- Your instructions
Among the records below, find each line that includes the string "axis" and copy it.

- Data excerpts

──────────────────────────────

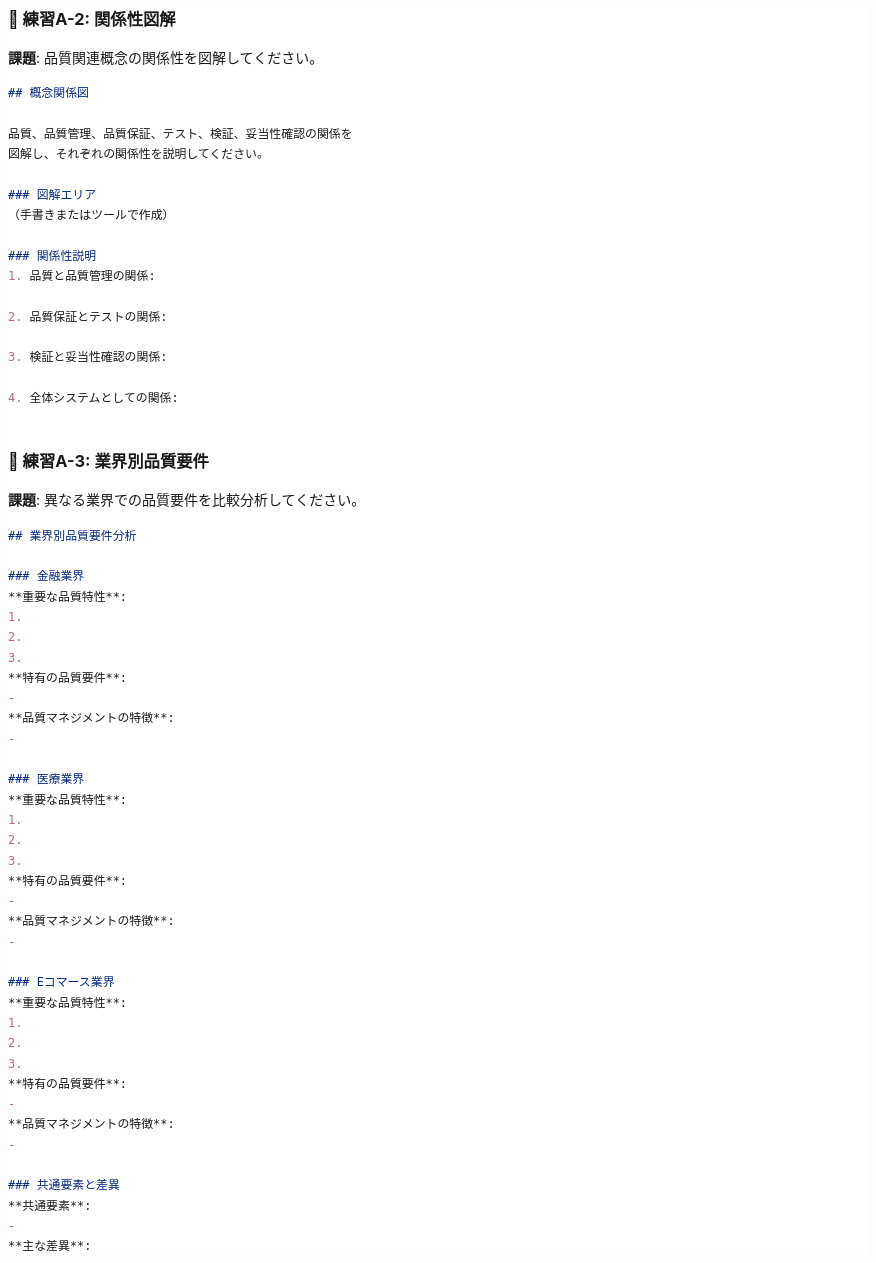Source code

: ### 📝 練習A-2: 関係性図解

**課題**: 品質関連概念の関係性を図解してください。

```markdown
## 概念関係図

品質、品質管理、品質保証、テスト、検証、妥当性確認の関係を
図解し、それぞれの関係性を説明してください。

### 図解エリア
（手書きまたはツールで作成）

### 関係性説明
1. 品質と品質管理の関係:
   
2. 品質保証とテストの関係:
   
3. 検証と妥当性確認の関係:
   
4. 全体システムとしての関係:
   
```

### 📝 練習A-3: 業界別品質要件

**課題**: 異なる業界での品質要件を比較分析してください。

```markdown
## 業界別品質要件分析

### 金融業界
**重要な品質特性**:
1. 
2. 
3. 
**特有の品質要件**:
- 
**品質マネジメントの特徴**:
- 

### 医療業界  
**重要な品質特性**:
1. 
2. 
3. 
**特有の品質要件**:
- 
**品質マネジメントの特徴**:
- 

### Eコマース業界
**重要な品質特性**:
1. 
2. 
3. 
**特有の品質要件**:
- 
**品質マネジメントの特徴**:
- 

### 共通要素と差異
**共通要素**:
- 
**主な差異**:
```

──────────────────────────────

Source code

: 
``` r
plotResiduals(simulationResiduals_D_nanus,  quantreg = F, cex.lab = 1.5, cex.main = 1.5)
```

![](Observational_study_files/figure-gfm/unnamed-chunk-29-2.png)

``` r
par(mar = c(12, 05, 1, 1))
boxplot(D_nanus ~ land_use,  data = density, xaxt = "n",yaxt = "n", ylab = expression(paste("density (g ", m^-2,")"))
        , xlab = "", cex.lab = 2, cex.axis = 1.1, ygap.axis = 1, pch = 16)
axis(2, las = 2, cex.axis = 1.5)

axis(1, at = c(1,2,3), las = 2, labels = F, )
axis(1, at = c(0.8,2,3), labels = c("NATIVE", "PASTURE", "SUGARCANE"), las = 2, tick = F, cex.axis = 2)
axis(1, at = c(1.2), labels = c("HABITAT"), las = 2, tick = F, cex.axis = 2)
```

──────────────────────────────

- Problem solution
        , xlab = "", cex.lab = 2, cex.axis = 1.1, ygap.axis = 1, pch = 16)
axis(2, las = 2, cex.axis = 1.5)
axis(1, at = c(1,2,3), las = 2, labels = F, )
axis(1, at = c(0.8,2,3), labels = c("NATIVE", "PASTURE", "SUGARCANE"), las = 2, tick = F, cex.axis = 2)
axis(1, at = c(1.2), labels = c("HABITAT"), las = 2, tick = F, cex.axis = 2)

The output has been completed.